#### Exercise brief
For the records below, count the lines containing the word "stuff" and reply with the number alone.

Records from a dataset:
*** Block opens ***

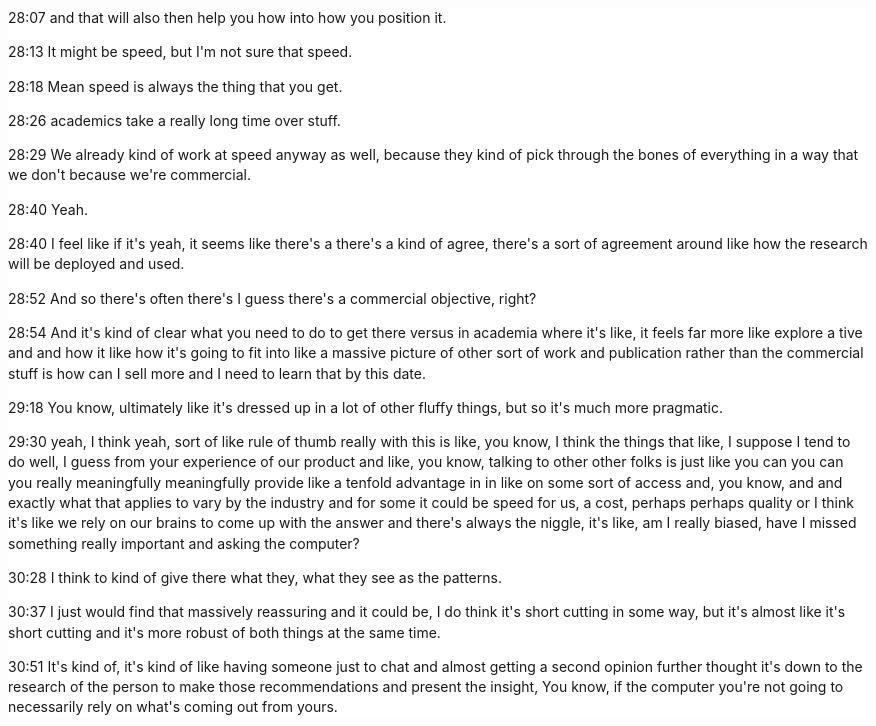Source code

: 28:07
and that will also then help you how into how you position it.

28:13
It might be speed, but I'm not sure that speed.

28:18
Mean speed is always the thing that you get.

28:26
academics take a really long time over stuff.

28:29
We already kind of work at speed anyway as well, because they kind of pick through the bones of everything in a way that we don't because we're commercial.

28:40
Yeah.

28:40
I feel like if it's yeah, it seems like there's a there's a kind of agree, there's a sort of agreement around like how the research will be deployed and used.

28:52
And so there's often there's I guess there's a commercial objective, right?

28:54
And it's kind of clear what you need to do to get there versus in academia where it's like, it feels far more like explore a tive and and how it like how it's going to fit into like a massive picture of other sort of work and publication rather than the commercial stuff is how can I sell more and I need to learn that by this date.

29:18
You know, ultimately like it's dressed up in a lot of other fluffy things, but so it's much more pragmatic.

29:30
yeah, I think yeah, sort of like rule of thumb really with this is like, you know, I think the things that like, I suppose I tend to do well, I guess from your experience of our product and like, you know, talking to other other folks is just like you can you can you really meaningfully meaningfully provide like a tenfold advantage in in like on some sort of access and, you know, and and exactly what that applies to vary by the industry and for some it could be speed for us, a cost, perhaps perhaps quality or I think it's like we rely on our brains to come up with the answer and there's always the niggle, it's like, am I really biased, have I missed something really important and asking the computer?

30:28
I think to kind of give there what they, what they see as the patterns.

30:37
I just would find that massively reassuring and it could be, I do think it's short cutting in some way, but it's almost like it's short cutting and it's more robust of both things at the same time.

30:51
It's kind of, it's kind of like having someone just to chat and almost getting a second opinion further thought it's down to the research of the person to make those recommendations and present the insight, You know, if the computer you're not going to necessarily rely on what's coming out from yours.
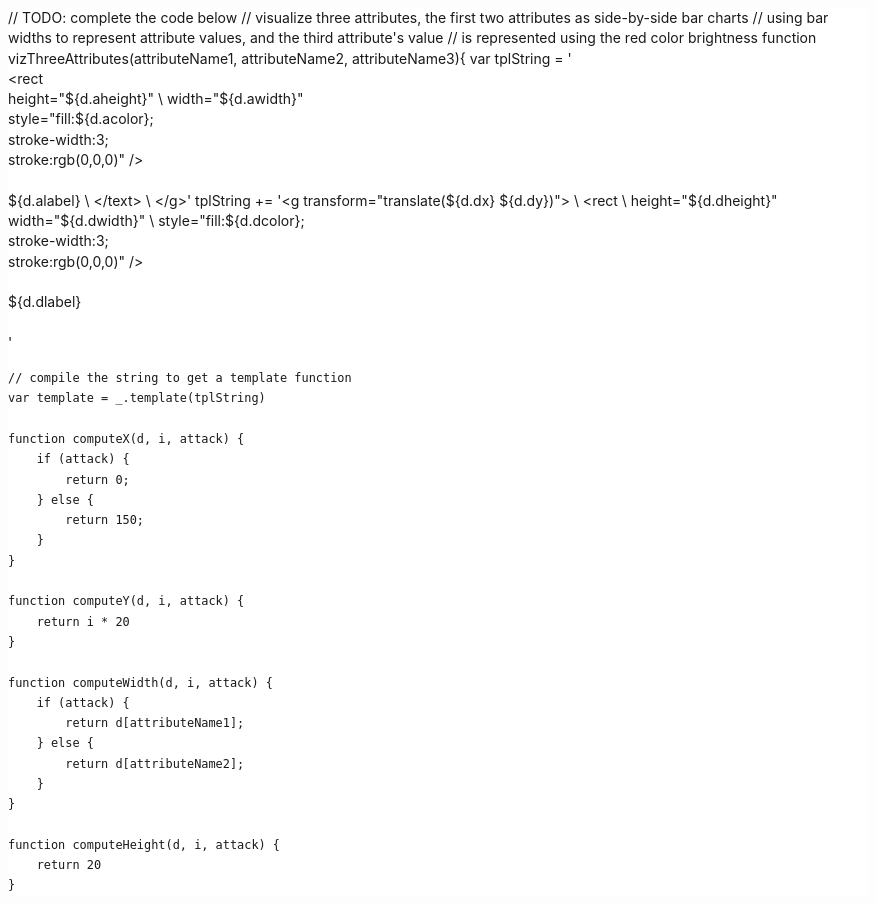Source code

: // TODO: complete the code below
// visualize three attributes, the first two attributes as side-by-side bar charts
// using bar widths to represent attribute values, and the third attribute's value
// is represented using the red color brightness
function vizThreeAttributes(attributeName1, attributeName2, attributeName3){
    var tplString = '<g transform="translate(${d.ax} ${d.ay})"> \
                    <rect   \
                         height="${d.aheight}"    \
                         width="${d.awidth}"    \
                         style="fill:${d.acolor};    \
                                stroke-width:3; \
                                stroke:rgb(0,0,0)" />   \
                    <text transform="translate(0 15)"> \
                        ${d.alabel} \
                    </text> \
                    </g>'
    tplString += '<g transform="translate(${d.dx} ${d.dy})"> \
                    <rect   \
                         height="${d.dheight}"    \
                         width="${d.dwidth}"    \
                         style="fill:${d.dcolor};    \
                                stroke-width:3; \
                                stroke:rgb(0,0,0)" />   \
                    <text transform="translate(0 15)"> \
                        ${d.dlabel} \
                    </text> \
                    </g>'


    // compile the string to get a template function
    var template = _.template(tplString)

    function computeX(d, i, attack) {
        if (attack) {
            return 0;
        } else {
            return 150;
        }
    }

    function computeY(d, i, attack) {
        return i * 20
    }

    function computeWidth(d, i, attack) {
        if (attack) {
            return d[attributeName1];
        } else {
            return d[attributeName2];
        }
    }

    function computeHeight(d, i, attack) {
        return 20
    }
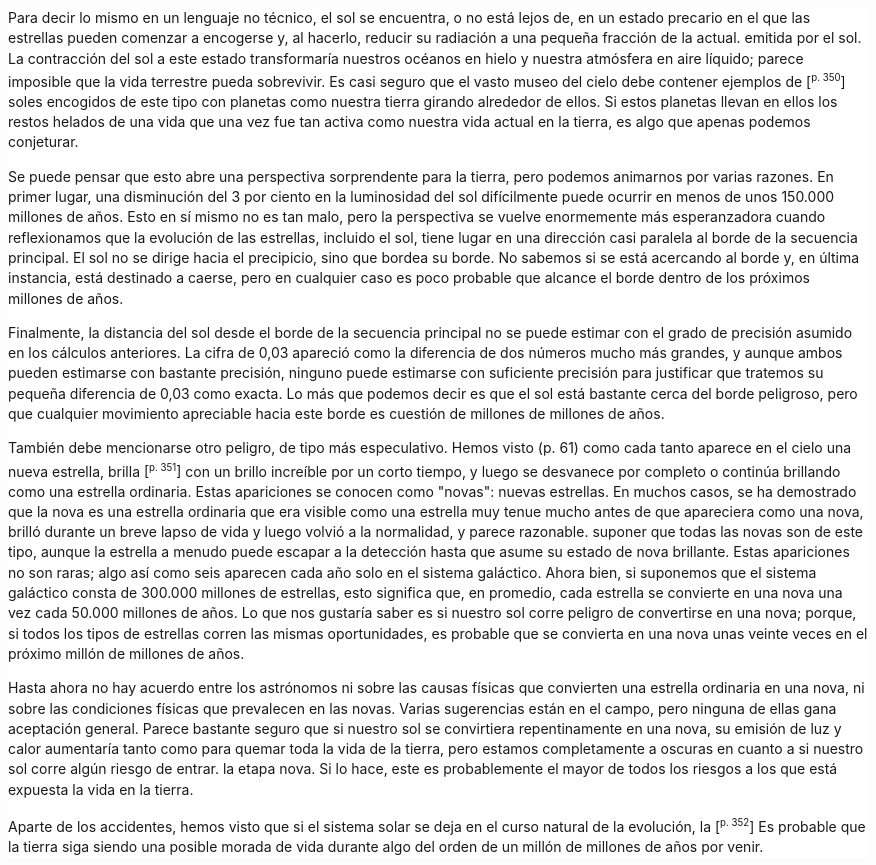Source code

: Para decir lo mismo en un lenguaje no técnico, el sol se encuentra, o no está lejos de, en un estado precario en el que las estrellas pueden comenzar a encogerse y, al hacerlo, reducir su radiación a una pequeña fracción de la actual. emitida por el sol. La contracción del sol a este estado transformaría nuestros océanos en hielo y nuestra atmósfera en aire líquido; parece imposible que la vida terrestre pueda sobrevivir. Es casi seguro que el vasto museo del cielo debe contener ejemplos de <span id="p350">[<sup><small>p. 350</small></sup>]</span> soles encogidos de este tipo con planetas como nuestra tierra girando alrededor de ellos. Si estos planetas llevan en ellos los restos helados de una vida que una vez fue tan activa como nuestra vida actual en la tierra, es algo que apenas podemos conjeturar.

Se puede pensar que esto abre una perspectiva sorprendente para la tierra, pero podemos animarnos por varias razones. En primer lugar, una disminución del 3 por ciento en la luminosidad del sol difícilmente puede ocurrir en menos de unos 150.000 millones de años. Esto en sí mismo no es tan malo, pero la perspectiva se vuelve enormemente más esperanzadora cuando reflexionamos que la evolución de las estrellas, incluido el sol, tiene lugar en una dirección casi paralela al borde de la secuencia principal. El sol no se dirige hacia el precipicio, sino que bordea su borde. No sabemos si se está acercando al borde y, en última instancia, está destinado a caerse, pero en cualquier caso es poco probable que alcance el borde dentro de los próximos millones de años.

Finalmente, la distancia del sol desde el borde de la secuencia principal no se puede estimar con el grado de precisión asumido en los cálculos anteriores. La cifra de 0,03 apareció como la diferencia de dos números mucho más grandes, y aunque ambos pueden estimarse con bastante precisión, ninguno puede estimarse con suficiente precisión para justificar que tratemos su pequeña diferencia de 0,03 como exacta. Lo más que podemos decir es que el sol está bastante cerca del borde peligroso, pero que cualquier movimiento apreciable hacia este borde es cuestión de millones de millones de años.

También debe mencionarse otro peligro, de tipo más especulativo. Hemos visto (p. 61) como cada tanto aparece en el cielo una nueva estrella, brilla <span id="p351">[<sup><small>p. 351</small></sup>]</span> con un brillo increíble por un corto tiempo, y luego se desvanece por completo o continúa brillando como una estrella ordinaria. Estas apariciones se conocen como "novas": nuevas estrellas. En muchos casos, se ha demostrado que la nova es una estrella ordinaria que era visible como una estrella muy tenue mucho antes de que apareciera como una nova, brilló durante un breve lapso de vida y luego volvió a la normalidad, y parece razonable. suponer que todas las novas son de este tipo, aunque la estrella a menudo puede escapar a la detección hasta que asume su estado de nova brillante. Estas apariciones no son raras; algo así como seis aparecen cada año solo en el sistema galáctico. Ahora bien, si suponemos que el sistema galáctico consta de 300.000 millones de estrellas, esto significa que, en promedio, cada estrella se convierte en una nova una vez cada 50.000 millones de años. Lo que nos gustaría saber es si nuestro sol corre peligro de convertirse en una nova; porque, si todos los tipos de estrellas corren las mismas oportunidades, es probable que se convierta en una nova unas veinte veces en el próximo millón de millones de años.

Hasta ahora no hay acuerdo entre los astrónomos ni sobre las causas físicas que convierten una estrella ordinaria en una nova, ni sobre las condiciones físicas que prevalecen en las novas. Varias sugerencias están en el campo, pero ninguna de ellas gana aceptación general. Parece bastante seguro que si nuestro sol se convirtiera repentinamente en una nova, su emisión de luz y calor aumentaría tanto como para quemar toda la vida de la tierra, pero estamos completamente a oscuras en cuanto a si nuestro sol corre algún riesgo de entrar. la etapa nova. Si lo hace, este es probablemente el mayor de todos los riesgos a los que está expuesta la vida en la tierra.

Aparte de los accidentes, hemos visto que si el sistema solar se deja en el curso natural de la evolución, la <span id="p352">[<sup><small>p. 352</small></sup>]</span> Es probable que la tierra siga siendo una posible morada de vida durante algo del orden de un millón de millones de años por venir.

*** Block closes ***

#### Response to this task
2